Danish pernah dapat sumbangan wejangan-wejangan itu dari dua temannya yang lain. Dulu, sudah lama sekali, dan memilih untuk mengabaikannya.

“Menurut gue, semakin lo ngikutin dia, nyanjung-nyanjung dia, meninggikan terus posisinya, menuankan dia juga, berjuang membabi buta, semakin sedikit lo dihargai, Nish.”

Dan itu benar-benar terjadi. Pada akhirnya, Sayna pun khilaf, gadis itu lupa ada orang yang mencintainya, menunggunya, berjuang untuknya, dia lupa menghargai Danish seperti manusia pada umumnya. Sayna mulai menganggap Danish mudah dan menyepelekannya karena Danish begitu mudah memberi dan menghaturkan maaf serta memaklumi keadaan mereka.

Terutama karena Giovanni....

Itu sebabnya Danish tidak membiarkan Pramudya mendekatinya akhir-akhir ini, Danish takut, dia sedang sendirian, dia tidak mau gadis itu mengambil tempat di sana. Kalau begitu, apa bedanya Danish dengan Sayna, kan? Lagi pula, Dya tidak boleh jadi pelarian. Mereka akan kembali berteman saat keadaan sudah aman. Saat Danish kembali pulang ke tempat yang seharusnya. Sayna-nya.

“Lo sama Sayna bakal jalan lagi kan, Nish? Atau lo mau sendiri?” tanya Hamam, wajahnya terlihat khawatir.

Iya, Hamam khawatir, karena kalau Danish jomblo seperti dirinya, Hamam bisa mati. Danish adalah saingan terberatnya di muka bumi. Bukan hanya dalam memperebutkan Pramudya, tapi juga gadis-gadis lainnya.

“Gue bilang kan kami cuma butuh jeda, bukan putus, Hamam.” Danish sedikit menjelaskan. “Putus dari Sayna itu hal terakhir yang gue pikirkan, bahkan nggak pernah gue pikirin sama sekali sih.”

“Bagus.” Hamam manggut-manggut, dadanya terasa lega. “Tapi menurut gue, orang yang ambil jeda itu akan dapat dua kemungkinan.

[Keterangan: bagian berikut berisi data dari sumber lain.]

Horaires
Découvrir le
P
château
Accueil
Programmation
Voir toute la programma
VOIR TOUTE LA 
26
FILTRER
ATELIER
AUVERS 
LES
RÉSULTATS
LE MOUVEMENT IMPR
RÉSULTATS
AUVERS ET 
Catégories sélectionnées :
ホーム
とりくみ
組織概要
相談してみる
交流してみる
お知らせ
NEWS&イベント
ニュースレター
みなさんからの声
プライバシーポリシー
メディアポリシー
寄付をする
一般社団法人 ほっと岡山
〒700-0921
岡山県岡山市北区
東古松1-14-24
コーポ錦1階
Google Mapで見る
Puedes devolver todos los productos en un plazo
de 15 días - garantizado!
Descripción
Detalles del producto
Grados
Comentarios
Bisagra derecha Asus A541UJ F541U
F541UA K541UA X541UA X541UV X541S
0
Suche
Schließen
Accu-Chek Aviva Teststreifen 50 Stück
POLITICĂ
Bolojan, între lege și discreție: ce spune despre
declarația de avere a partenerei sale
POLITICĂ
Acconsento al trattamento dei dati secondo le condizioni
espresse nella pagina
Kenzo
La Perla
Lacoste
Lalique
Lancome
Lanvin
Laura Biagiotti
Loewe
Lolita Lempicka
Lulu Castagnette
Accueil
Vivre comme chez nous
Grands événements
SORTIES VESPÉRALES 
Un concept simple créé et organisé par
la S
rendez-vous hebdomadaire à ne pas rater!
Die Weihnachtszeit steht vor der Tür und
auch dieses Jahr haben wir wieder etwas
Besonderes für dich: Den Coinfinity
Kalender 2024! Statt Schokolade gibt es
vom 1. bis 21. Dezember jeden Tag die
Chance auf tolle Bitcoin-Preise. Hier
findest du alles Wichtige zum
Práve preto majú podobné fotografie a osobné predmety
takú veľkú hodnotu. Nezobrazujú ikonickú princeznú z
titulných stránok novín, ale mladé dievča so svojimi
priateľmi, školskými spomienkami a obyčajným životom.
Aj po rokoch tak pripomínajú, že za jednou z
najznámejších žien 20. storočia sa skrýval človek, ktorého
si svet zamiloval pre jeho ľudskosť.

Jeda bisa bikin orang jadi makin keras kepala buat bertahan, atau justru lo nyaman sendirian dan jeda itu akhirnya memisahkan.”

“Lo kok jadi bener sih ngomongnya? Gue nggak suka, ah.”

Hamam terkikik, Danish takut jadi orang tolol sendirian, padahal Hamam setia padanya. “Lo yang mana, Nish?” tanyanya agar obrolan tidak teralihkan.

“Gue kangen sama dia,” ucap Danish jujur. Harinya berat karena terus-terusan dibayangi oleh Sayna serta hilangnya kepemilikan Danish atas gadis itu. Dia tidak suka. “Gue nggak mengabaikan Sayna, sama sekali. Gue cuma belum punya tenaga, daya dan upaya buat berhadapan sama dia.”

Danish juga tidak berhenti mencintai Sayna, dia hanya berhenti menunjukkannya. Mereka sedang dalam masa jeda yang entah kapan berakhirnya.

“Menurut gue ini udah terlalu lama, Nish. Udah cukup, hati manusia nggak sama tiap harinya. Jangan sampai deh dia nemu siapa di sana, yang nemenin pas lagi kesepian karena lo nggak ada.”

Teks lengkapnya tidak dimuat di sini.